▶ **Records for this task**:

--- Begin ---

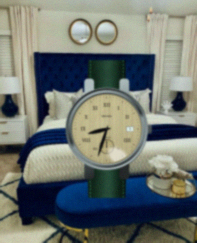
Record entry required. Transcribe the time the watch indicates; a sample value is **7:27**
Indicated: **8:33**
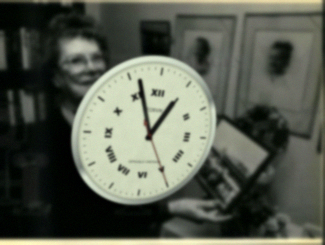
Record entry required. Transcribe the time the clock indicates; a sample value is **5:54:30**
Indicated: **12:56:25**
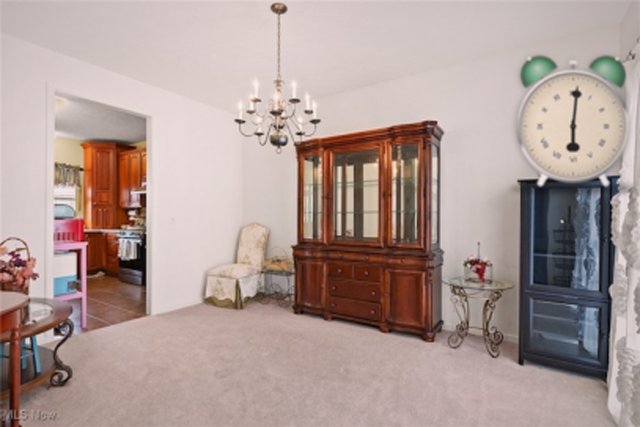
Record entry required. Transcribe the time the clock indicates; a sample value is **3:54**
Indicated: **6:01**
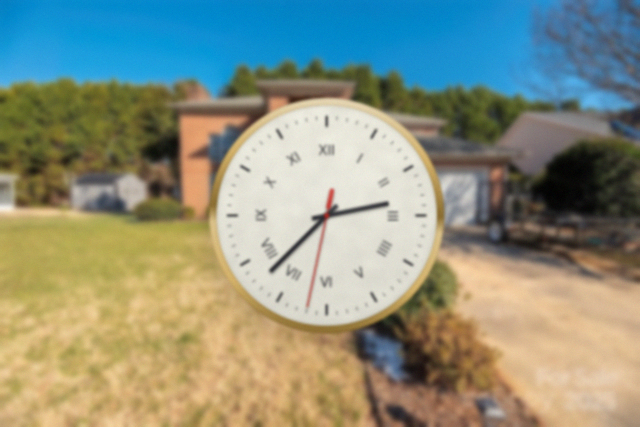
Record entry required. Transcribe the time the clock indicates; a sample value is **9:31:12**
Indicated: **2:37:32**
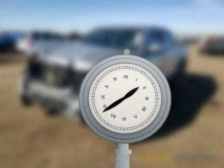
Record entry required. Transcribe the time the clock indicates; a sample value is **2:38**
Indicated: **1:39**
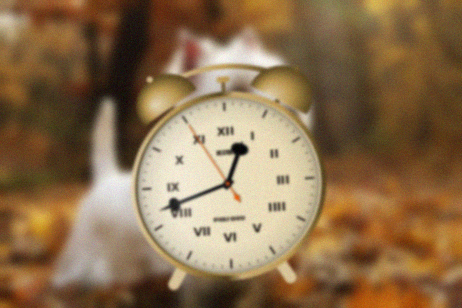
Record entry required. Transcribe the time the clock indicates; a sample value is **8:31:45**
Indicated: **12:41:55**
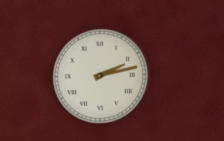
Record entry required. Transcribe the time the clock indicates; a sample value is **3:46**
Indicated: **2:13**
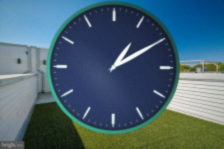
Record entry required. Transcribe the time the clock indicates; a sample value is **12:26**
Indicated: **1:10**
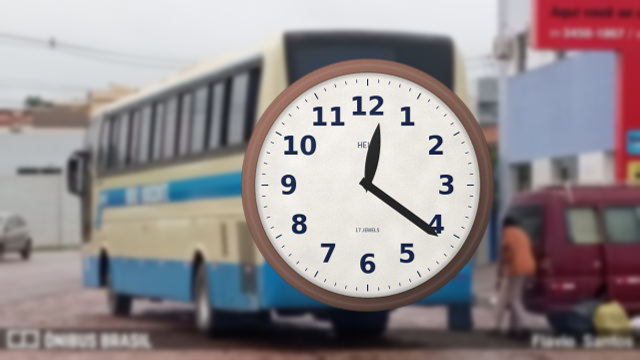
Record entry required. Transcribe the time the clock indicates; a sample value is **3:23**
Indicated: **12:21**
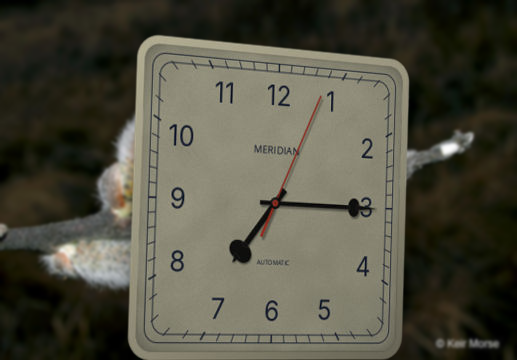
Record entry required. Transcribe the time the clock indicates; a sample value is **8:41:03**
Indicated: **7:15:04**
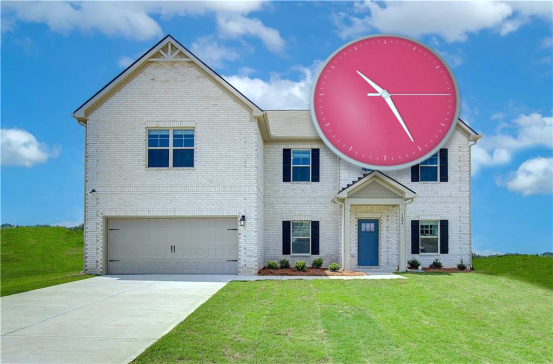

--- End ---

▶ **Directive**: Pull every line of text from the entries above, word for word, and leave the pictures out of your answer.

▶ **Full response**:
Record entry required. Transcribe the time the watch indicates; a sample value is **7:27**
Indicated: **8:33**
Record entry required. Transcribe the time the clock indicates; a sample value is **5:54:30**
Indicated: **12:56:25**
Record entry required. Transcribe the time the clock indicates; a sample value is **3:54**
Indicated: **6:01**
Record entry required. Transcribe the time the clock indicates; a sample value is **9:31:12**
Indicated: **2:37:32**
Record entry required. Transcribe the time the clock indicates; a sample value is **2:38**
Indicated: **1:39**
Record entry required. Transcribe the time the clock indicates; a sample value is **8:31:45**
Indicated: **12:41:55**
Record entry required. Transcribe the time the clock indicates; a sample value is **3:46**
Indicated: **2:13**
Record entry required. Transcribe the time the clock indicates; a sample value is **12:26**
Indicated: **1:10**
Record entry required. Transcribe the time the clock indicates; a sample value is **3:23**
Indicated: **12:21**
Record entry required. Transcribe the time the clock indicates; a sample value is **8:41:03**
Indicated: **7:15:04**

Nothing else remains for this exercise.